Speaker
Description
We present a 4-pi solar flare forecasting system developed under the NASA "Research-2-Operations" program. We incorporate far-side helioseismic results (mapping the solar seismic signals to magnetic flux concentrations and their characteristics) as input to surface flux transport maps to model the evolution of magnetic concentrations such as Active Regions in areas where data are not available for assimilation otherwise, e.g. the "unseen" (or un-seeable with today's instruments) far-side hemisphere. Specifically, for this proof-of-concept demonstration, we utilized an operationally-running improved helioseismic data pipeline from the Global Oscillations Network Group (GONG) and the Advective Flux Transport (AFT) model, augmented with a new Active-Region identification and tracking system. Significant infrastructure was needed to develop the ability to first evaluate and then ingest the far-side data, including addressing such mundane issues of active-region numbering (e.g. a new system based not on assigned incremental numbering, but rather by Carrington-coordinates and time-of-detection). Flare forecasts are then produced using the characteristics of the AFT-generated magnetic field of the identified active regions.

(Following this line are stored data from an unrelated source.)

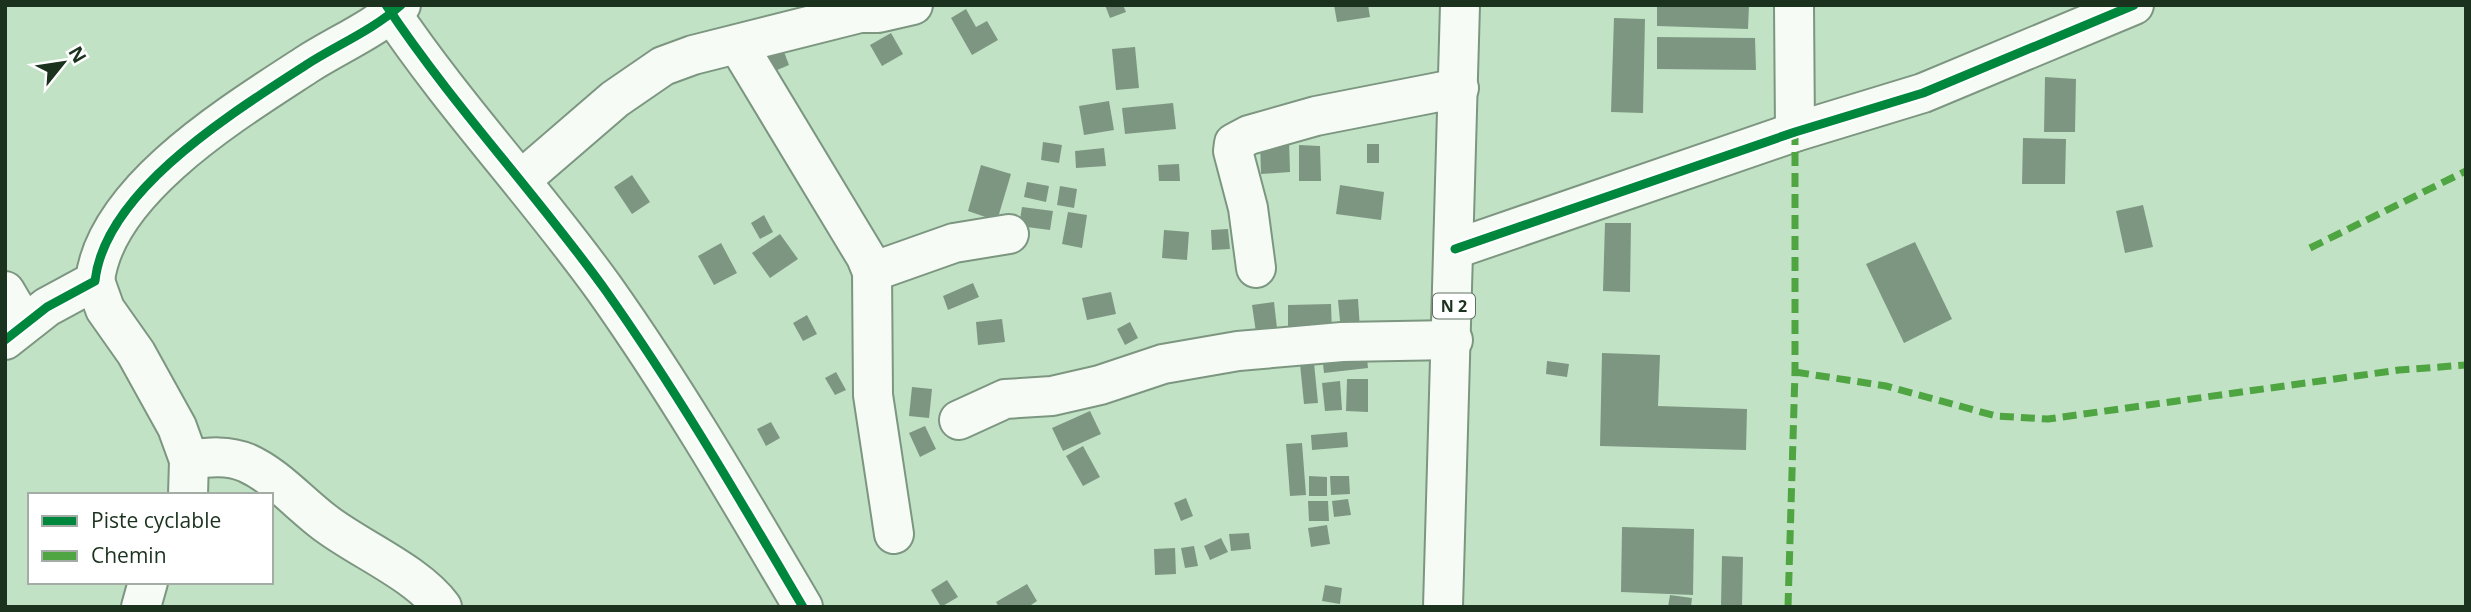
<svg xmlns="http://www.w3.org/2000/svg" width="2471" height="612" font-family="'Open Sans',sans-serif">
<rect width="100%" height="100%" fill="#c2e2c6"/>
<g fill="#7d9681">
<path d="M1105,5h18l3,7 -16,6z"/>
<path d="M1334,5h34l2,12 -33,5z"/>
<path d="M1657,5h92l-1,24 -91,-3z"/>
<path d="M966,9l10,18 11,-6 11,19 -26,15 -21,-37z"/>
<path d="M1614,18l31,1 -2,94 -32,-1z"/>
<path d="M891,33l12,21 -21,12 -12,-21z"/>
<path d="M1657,37l98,1 1,32 -99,-1z"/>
<path d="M781,44l8,21 -19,8 -8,-23z"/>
<path d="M1135,47l4,41 -23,2 -4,-41z"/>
<path d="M2045,77l31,2 -1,53h-31z"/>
<path d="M1109,101l5,29 -30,5 -5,-29z"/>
<path d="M1173,103l3,26 -51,5 -3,-26z"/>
<path d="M2023,138l43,1 -1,45h-43z"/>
<path d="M1260,140h29l1,32 -29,2z"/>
<path d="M1043,142l19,3 -3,18 -18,-3z"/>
<rect x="1367" y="144" width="12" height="19"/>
<path d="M1299,145l21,1 1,35h-22z"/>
<path d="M1104,148l2,18 -30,2 -1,-17z"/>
<path d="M1179,164l1,17h-21l-1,-16z"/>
<path d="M981,165l30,9 -14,47 -29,-10z"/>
<path d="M632,175l18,27 -18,12 -18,-27z"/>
<path d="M1027,182l22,4 -3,16 -22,-5z"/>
<path d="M1340,185l44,7 -3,28 -45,-6z"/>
<path d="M1060,186l17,3 -3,19 -17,-3z"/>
<path d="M2143,205l10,42 -28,6 -9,-42z"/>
<path d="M1022,207l31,4 -3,19 -31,-4z"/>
<path d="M1068,212l19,3 -5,33 -20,-4z"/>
<path d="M764,215l9,17 -13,7 -9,-16z"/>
<path d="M1605,223h26l-1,69 -27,-1z"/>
<path d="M1228,229l2,20 -18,1 -1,-20z"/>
<path d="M1164,230l25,2 -2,28 -25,-2z"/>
<path d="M780,234l18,25 -28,19 -18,-25z"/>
<path d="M1915,242l37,77 -48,24 -38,-79z"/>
<path d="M721,243l16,30 -23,12 -16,-29z"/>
<path d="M973,283l6,14 -31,13 -5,-14z"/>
<path d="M1111,292l5,22 -29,6 -5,-22z"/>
<path d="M1358,299l2,30 -19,2 -3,-31z"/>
<path d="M1274,302l4,35 -21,2 -5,-34z"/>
<path d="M1331,304l1,31 -44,1v-31z"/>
<path d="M807,315l10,19 -14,7 -10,-18z"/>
<path d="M1002,319l3,23 -27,3 -2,-23z"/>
<path d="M1130,322l8,16 -13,7 -8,-16z"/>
<path d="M1366,349l2,19 -44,5 -2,-19z"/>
<path d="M1313,353l5,50 -14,1 -5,-50z"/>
<path d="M1602,353l58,2 -2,51 89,3 -1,41 -146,-4z"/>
<path d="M1547,361l22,3 -2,13 -21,-3z"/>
<path d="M836,372l10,18 -11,5 -10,-17z"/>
<path d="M1347,379h21v33l-22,-1z"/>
<path d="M1340,381l2,29 -17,1 -3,-28z"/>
<path d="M912,387l20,2 -3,29 -20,-2z"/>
<path d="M1090,411l11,23 -38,17 -11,-23z"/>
<path d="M771,422l9,16 -14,8 -9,-17z"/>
<path d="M925,426l11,23 -16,8 -11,-24z"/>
<path d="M1347,432l1,15 -36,3 -1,-15z"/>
<path d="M1302,443l4,52 -16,1 -4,-52z"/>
<path d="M1083,446l17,31 -17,9 -17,-30z"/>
<path d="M1309,476l18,1v19h-18z"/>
<path d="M1330,476h19l1,18 -19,1z"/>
<path d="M1186,498l7,18 -12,5 -7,-18z"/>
<path d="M1348,499l3,16 -17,2 -2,-16z"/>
<path d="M1308,501h20l1,20h-20z"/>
<path d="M1327,525l3,19 -19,3 -3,-19z"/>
<path d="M1622,527l72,2 -1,66 -72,-3z"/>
<path d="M1249,533l2,16 -20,2 -2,-17z"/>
<path d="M1221,538l7,14 -18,8 -6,-14z"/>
<path d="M1194,546l4,20 -13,2 -4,-20z"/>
<path d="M1175,548l1,26 -21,1 -1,-26z"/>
<path d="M1722,556l21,1 -1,49 -21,-1z"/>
<path d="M947,580l11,17 -17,10 -10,-17z"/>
<path d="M1027,584l10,17 -9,6h-29l-3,-5z"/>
<path d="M1325,585l17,3 -2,16 -18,-3z"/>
<path d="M1670,595l22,3 -1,9h-23z"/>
</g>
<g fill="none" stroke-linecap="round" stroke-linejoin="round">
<defs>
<g id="minor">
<path d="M386,5c67,101 150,188 220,286 72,102 134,209 197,316"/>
<path d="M1794,5l1,127"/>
<path d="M738,45l128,212 6,15 1,123 21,139"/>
<path d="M521,180l94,-81 48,-33 30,-11 167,-42h18l35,-8"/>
<path d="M1455,249l340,-117 128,-39 211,-88"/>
<path d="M1256,268l-8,-60 -15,-57 1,-8 15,-8 67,-19 143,-28"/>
<path d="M872,272l82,-29 55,-9"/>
<path d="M95,281l10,28 31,44 41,74 12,33 -1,35"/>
<path d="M5,291l19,32"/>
<path d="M5,340l42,-33 48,-26c10,-91 139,-169 211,-216 31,-20 67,-35 95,-60"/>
<path d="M959,420l46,-21 47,-3 48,-11 63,-21 75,-13 104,-9 111,-2"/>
<path d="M189,460c20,-3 39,-5 58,3 29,13 52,40 77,59 35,27 92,50 118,85"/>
<path d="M141,607l7,-25"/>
</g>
<path id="major" d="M1443,607l17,-602"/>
</defs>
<use href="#minor" stroke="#7c9680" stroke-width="42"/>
<use href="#major" stroke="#7c9680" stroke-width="42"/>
<use href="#minor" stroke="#f6fbf6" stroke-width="38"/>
<use href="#major" stroke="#f6fbf6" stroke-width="38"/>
<g stroke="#4fa541" stroke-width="7" stroke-dasharray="14 7" stroke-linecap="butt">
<path d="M2310,248l156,-77"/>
<path d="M1795,372l91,14 110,30 52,3 351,-49 67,-5"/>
<path d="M1788,607l7,-235v-240"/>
</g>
<defs>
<g id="cycleway">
<path d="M386,5c67,101 150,188 220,286 72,102 134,209 197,316"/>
<path d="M1455,249l340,-117 128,-39 211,-88"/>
<path d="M5,340l42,-33 48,-26c10,-91 139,-169 211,-216 31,-20 67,-35 95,-60"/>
</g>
</defs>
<use href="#cycleway" stroke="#fff" stroke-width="13"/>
<use href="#cycleway" stroke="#00873e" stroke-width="9"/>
</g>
<g text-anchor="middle" stroke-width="7" stroke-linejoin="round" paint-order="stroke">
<rect fill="#fff" stroke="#5f7062" stroke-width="2" x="1433" y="293.5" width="42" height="25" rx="5"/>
<g font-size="16" font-weight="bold" fill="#1a321e">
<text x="1454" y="312">N 2</text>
</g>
</g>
<rect width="2471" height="612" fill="none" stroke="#1a321e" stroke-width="14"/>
<rect x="28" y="493" width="245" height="91" fill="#ffffff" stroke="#a3ada5" stroke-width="2"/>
<rect x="42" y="516" width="35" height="10" fill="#00873e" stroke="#a3ada5" stroke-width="2"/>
<text x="91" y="528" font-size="21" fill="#1a321e">Piste cyclable</text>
<rect x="42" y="551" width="35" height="10" fill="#4fa541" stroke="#a3ada5" stroke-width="2"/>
<text x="91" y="563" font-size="21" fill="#1a321e">Chemin</text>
<g transform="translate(63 63) rotate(60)" stroke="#ffffff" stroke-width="5" paint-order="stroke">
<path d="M0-5L12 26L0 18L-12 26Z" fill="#1a321e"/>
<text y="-10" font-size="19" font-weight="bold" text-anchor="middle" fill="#1a321e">N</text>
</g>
</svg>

We utilize quantitative performance metrics from the NWRA Classification Infrastructure (NCI), the research arm of the Discriminant Analysis Flare Forecasting System [DAFFS, Leka+2018], to gauge any improvement gained by including this additional information. Concentrate on forecasts for limb- and beyond-limb regions that were nonetheless predicted to produce Earth-visible events, we demonstrate an enhanced capability for correct forecasts and fewer False Negatives (misses). As such, this 4pi framework mitigates a known shortcoming in operational flare forecasting, and establishes a framework for full-heliosphere forecasts of solar energetic events.
This project was funded NASA/SWR2O2R grant #80NSSC22K0273; the related paper is "under review" at the AGU journal Space Weather.